The anti-rent contingent has a rude awakening coming; nationwide, rents haven't increased substantially in over a decade. There is a lot of catching up to do and it's going to happen in the next 2-3 years.
Here's the Bloomberg article:
http://www.businessweek.com/lifestyle/content/mar2011/bw20110310_878610.htm
Here's a London article, it's an international issue:
http://www.propertywire.com/news/europe/ray-clancy-201103034995.html
What are you talking about? CPI says rents went up an average of 2-3% annually over the past decade nationwide:
http://www.businessinsider.com/albert-edwards-cpi-forecast-2011-2
Now Manhattan hasn't quite kept up...
i think the main reason this particular person will never again own a home is the long term effects of the very ral psychological trauma he suffered when he lost all his money, beautiful apartment which he mentions often, friends, and oh yeah, there was a wife and kids in there as an afterthought, so they're gone too.

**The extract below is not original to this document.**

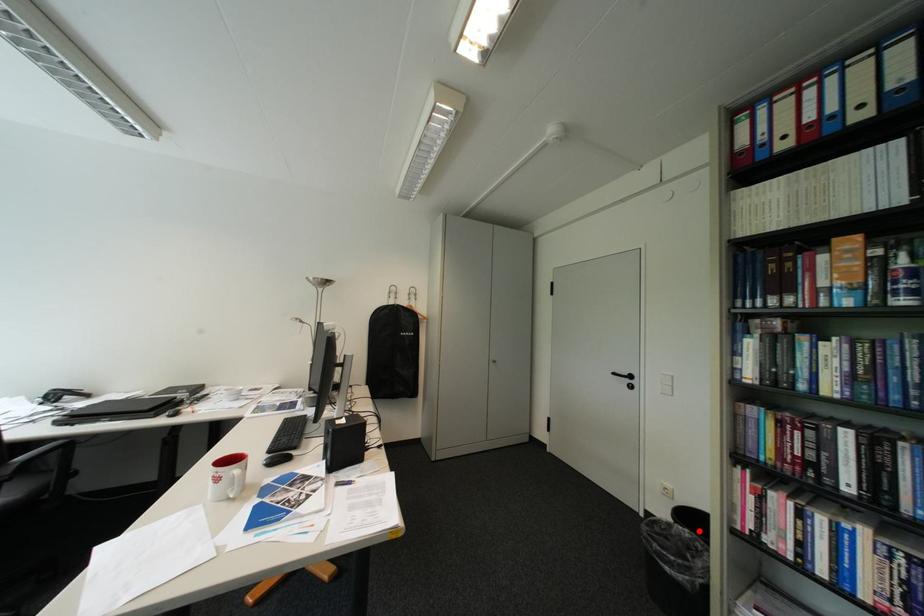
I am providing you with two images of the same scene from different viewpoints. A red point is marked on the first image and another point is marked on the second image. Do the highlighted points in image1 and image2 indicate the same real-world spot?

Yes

i actually agree with every reason he gives for not sending the younguns to college, except his logical and perfectly reasonable conclusion. modern american college experience if a manufactured extension of adolescence in a society that has pushed back all life's milestone to a much later time, or elimintated completely. and unlike massive crippling debt people might rationalize taking on for a house, the justification for this massive crippling debt exists in a very subjective grey area. but i'm still sending them, although not with loans, but some $ that already exists for their education because they won that proverbial lottery, and what we plan to save.
grad school is another story, we have 2 girls and we always agreed, uh half jokingly, that if the kid is smart, cute, fun, well adjusted - no free grad school. but if it looks like she'll have to fend for herself, we'll need to give her all the tools we can. har har?

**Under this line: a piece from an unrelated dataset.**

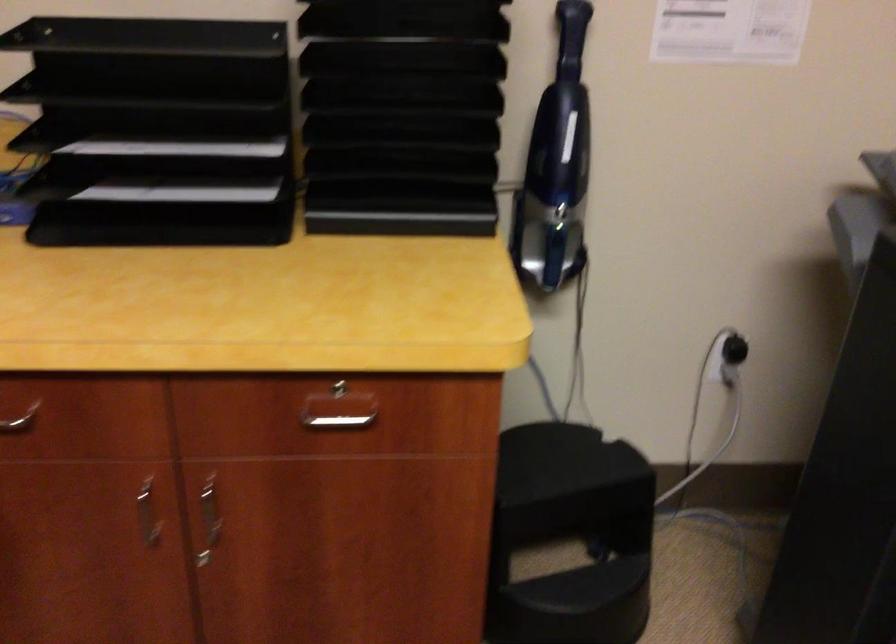
Find the location of a particular element. black electrical plug is located at coordinates (730, 357).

the REAL psychological trauma^^^^
What are you talking about? CPI says rents went up an average of 2-3% annually over the past decade nationwide:
Compares well to stocks.
Obvious to all of us, but perhaps not to your average reader - this guy lives in Manhattan where he has rental options of good enough quality. Send this guy to Nassau or Westchester and let's hear about the type of rental he plans to live in to equate to owning.
"Compares well to stocks."
What does that have to do with anything? Needsadvice said that rents have not increased substantially over the past decade nationwide, I corrected her by explaining how CPI shows it up 20-30% since 2001. Miller Samuel puts Manhattan rents dead flat during the same period.

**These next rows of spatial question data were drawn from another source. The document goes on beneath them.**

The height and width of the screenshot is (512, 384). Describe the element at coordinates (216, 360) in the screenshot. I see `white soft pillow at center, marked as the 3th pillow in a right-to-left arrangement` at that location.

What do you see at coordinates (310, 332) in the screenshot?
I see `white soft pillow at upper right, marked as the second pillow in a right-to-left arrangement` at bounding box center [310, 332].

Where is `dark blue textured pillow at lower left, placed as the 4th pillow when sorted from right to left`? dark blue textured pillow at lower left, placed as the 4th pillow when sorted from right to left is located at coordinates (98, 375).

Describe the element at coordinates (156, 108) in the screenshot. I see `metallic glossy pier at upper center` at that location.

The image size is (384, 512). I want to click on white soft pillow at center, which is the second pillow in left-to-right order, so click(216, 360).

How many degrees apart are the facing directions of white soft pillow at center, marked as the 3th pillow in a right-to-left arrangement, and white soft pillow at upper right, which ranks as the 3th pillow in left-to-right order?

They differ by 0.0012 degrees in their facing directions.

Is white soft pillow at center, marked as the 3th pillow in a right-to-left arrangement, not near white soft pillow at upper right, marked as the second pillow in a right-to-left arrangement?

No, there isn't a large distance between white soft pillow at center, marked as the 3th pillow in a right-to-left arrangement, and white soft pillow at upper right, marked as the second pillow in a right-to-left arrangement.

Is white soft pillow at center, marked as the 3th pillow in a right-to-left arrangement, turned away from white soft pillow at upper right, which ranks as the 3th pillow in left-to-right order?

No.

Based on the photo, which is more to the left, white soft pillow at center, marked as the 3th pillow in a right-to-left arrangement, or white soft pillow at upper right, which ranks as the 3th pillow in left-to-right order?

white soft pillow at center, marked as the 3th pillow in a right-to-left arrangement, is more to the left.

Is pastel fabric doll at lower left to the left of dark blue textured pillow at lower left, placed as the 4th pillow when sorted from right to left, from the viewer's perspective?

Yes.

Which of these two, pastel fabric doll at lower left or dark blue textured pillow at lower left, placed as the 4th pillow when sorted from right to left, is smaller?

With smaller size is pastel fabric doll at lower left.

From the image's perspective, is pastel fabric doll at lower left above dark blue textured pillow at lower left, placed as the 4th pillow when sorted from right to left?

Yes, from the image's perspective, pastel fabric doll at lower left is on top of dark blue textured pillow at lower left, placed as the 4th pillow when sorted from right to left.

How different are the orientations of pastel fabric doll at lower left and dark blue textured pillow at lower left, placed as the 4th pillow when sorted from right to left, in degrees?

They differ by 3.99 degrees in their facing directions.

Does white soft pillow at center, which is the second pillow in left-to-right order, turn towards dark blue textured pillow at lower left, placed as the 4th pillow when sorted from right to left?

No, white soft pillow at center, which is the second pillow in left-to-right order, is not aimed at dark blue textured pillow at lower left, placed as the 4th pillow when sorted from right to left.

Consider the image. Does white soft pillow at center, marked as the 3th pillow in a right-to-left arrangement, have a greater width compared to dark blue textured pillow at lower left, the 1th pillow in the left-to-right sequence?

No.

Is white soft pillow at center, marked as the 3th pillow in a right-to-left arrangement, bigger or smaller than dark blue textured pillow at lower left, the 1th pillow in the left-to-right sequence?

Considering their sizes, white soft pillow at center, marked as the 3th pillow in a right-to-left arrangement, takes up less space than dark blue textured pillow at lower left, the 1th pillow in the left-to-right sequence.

Stocks are up 32% in the last decade with dividends, by the way. I can't really say how that compares to rents since I don't really get the usefulness of comparing the growth of one asset with the yield growth of another. Earnings, on the other hand, are up by an annual rate of 5% or so smoothed out. It seems to me that nationwide rents did as expected (inflation), Manhattan rents underperformed (though arguably coming off a beyond-inflation peak, and not unexpected had I chosen a more smooth window), and stocks did as expected (inflation + GDP growth).